Instructions for the task
Restate all of the entries verbatim.

Start of Recorded data

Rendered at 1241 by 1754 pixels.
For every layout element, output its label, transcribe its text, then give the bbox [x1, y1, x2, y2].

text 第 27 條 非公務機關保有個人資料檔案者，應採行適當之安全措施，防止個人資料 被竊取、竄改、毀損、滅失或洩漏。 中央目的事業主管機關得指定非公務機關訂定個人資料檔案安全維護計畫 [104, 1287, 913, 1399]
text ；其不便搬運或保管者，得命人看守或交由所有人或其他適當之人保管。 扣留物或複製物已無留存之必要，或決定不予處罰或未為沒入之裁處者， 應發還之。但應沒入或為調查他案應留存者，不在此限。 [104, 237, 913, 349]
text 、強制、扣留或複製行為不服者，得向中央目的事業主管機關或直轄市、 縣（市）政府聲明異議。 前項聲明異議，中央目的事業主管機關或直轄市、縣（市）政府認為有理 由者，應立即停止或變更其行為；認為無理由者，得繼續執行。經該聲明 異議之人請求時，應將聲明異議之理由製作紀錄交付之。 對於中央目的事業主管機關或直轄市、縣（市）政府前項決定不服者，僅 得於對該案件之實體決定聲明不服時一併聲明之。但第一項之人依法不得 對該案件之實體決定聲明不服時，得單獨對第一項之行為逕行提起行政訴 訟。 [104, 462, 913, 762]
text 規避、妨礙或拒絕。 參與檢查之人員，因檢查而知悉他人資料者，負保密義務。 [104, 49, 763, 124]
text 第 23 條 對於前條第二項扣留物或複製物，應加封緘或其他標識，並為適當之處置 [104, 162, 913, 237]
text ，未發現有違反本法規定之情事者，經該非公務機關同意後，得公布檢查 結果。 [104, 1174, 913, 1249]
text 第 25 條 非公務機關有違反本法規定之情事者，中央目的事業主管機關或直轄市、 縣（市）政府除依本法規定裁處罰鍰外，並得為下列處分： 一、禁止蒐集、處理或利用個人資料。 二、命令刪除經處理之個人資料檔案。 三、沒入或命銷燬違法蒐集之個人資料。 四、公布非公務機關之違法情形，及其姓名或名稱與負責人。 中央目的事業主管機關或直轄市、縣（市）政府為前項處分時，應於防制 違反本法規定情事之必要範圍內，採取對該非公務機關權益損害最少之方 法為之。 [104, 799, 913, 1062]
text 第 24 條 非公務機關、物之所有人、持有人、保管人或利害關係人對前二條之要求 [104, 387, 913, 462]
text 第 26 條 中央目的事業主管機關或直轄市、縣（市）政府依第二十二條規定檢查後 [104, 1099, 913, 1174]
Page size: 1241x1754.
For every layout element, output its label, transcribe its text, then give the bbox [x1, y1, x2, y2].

End of Recorded data

Your response
Rendered at 1241 by 1754 pixels.
For every layout element, output its label, transcribe its text, then give the bbox [x1, y1, x2, y2].

text 第 27 條 非公務機關保有個人資料檔案者，應採行適當之安全措施，防止個人資料 被竊取、竄改、毀損、滅失或洩漏。 中央目的事業主管機關得指定非公務機關訂定個人資料檔案安全維護計畫 [104, 1287, 913, 1399]
text ；其不便搬運或保管者，得命人看守或交由所有人或其他適當之人保管。 扣留物或複製物已無留存之必要，或決定不予處罰或未為沒入之裁處者， 應發還之。但應沒入或為調查他案應留存者，不在此限。 [104, 237, 913, 349]
text 、強制、扣留或複製行為不服者，得向中央目的事業主管機關或直轄市、 縣（市）政府聲明異議。 前項聲明異議，中央目的事業主管機關或直轄市、縣（市）政府認為有理 由者，應立即停止或變更其行為；認為無理由者，得繼續執行。經該聲明 異議之人請求時，應將聲明異議之理由製作紀錄交付之。 對於中央目的事業主管機關或直轄市、縣（市）政府前項決定不服者，僅 得於對該案件之實體決定聲明不服時一併聲明之。但第一項之人依法不得 對該案件之實體決定聲明不服時，得單獨對第一項之行為逕行提起行政訴 訟。 [104, 462, 913, 762]
text 規避、妨礙或拒絕。 參與檢查之人員，因檢查而知悉他人資料者，負保密義務。 [104, 49, 763, 124]
text 第 23 條 對於前條第二項扣留物或複製物，應加封緘或其他標識，並為適當之處置 [104, 162, 913, 237]
text ，未發現有違反本法規定之情事者，經該非公務機關同意後，得公布檢查 結果。 [104, 1174, 913, 1249]
text 第 25 條 非公務機關有違反本法規定之情事者，中央目的事業主管機關或直轄市、 縣（市）政府除依本法規定裁處罰鍰外，並得為下列處分： 一、禁止蒐集、處理或利用個人資料。 二、命令刪除經處理之個人資料檔案。 三、沒入或命銷燬違法蒐集之個人資料。 四、公布非公務機關之違法情形，及其姓名或名稱與負責人。 中央目的事業主管機關或直轄市、縣（市）政府為前項處分時，應於防制 違反本法規定情事之必要範圍內，採取對該非公務機關權益損害最少之方 法為之。 [104, 799, 913, 1062]
text 第 24 條 非公務機關、物之所有人、持有人、保管人或利害關係人對前二條之要求 [104, 387, 913, 462]
text 第 26 條 中央目的事業主管機關或直轄市、縣（市）政府依第二十二條規定檢查後 [104, 1099, 913, 1174]
Page size: 1241x1754.
For every layout element, output its label, transcribe its text, then give the bbox [x1, y1, x2, y2].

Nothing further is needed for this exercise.